Instruction => Please output every line of the data below without changing anything.

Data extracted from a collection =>
....
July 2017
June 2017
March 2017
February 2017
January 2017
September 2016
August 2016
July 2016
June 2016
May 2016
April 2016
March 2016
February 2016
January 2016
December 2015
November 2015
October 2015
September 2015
....
Written reply =>
July 2017
June 2017
March 2017
February 2017
January 2017
September 2016
August 2016
July 2016
June 2016
May 2016
April 2016
March 2016
February 2016
January 2016
December 2015
November 2015
October 2015
September 2015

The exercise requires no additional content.